## Exercise brief
Scan the entries below and tally the lines that include "assign". Return nothing but the tally.
- - - - -
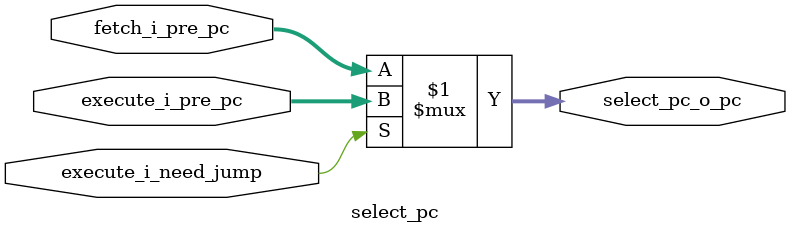
<source format=v>
module select_pc(
    input  wire [31:0] fetch_i_pre_pc,
    input  wire [31:0] execute_i_pre_pc,
    input  wire        execute_i_need_jump,
    output wire [31:0] select_pc_o_pc
);

assign select_pc_o_pc =  (execute_i_need_jump) ? execute_i_pre_pc : fetch_i_pre_pc;
//assign select_pc_o_pc =  (execute_i_need_jump) ? (execute_i_pre_pc  & ~32'h3): (fetch_i_pre_pc & ~32'h3);
endmodule
</source>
- - - - -
## Answer to this exercise
2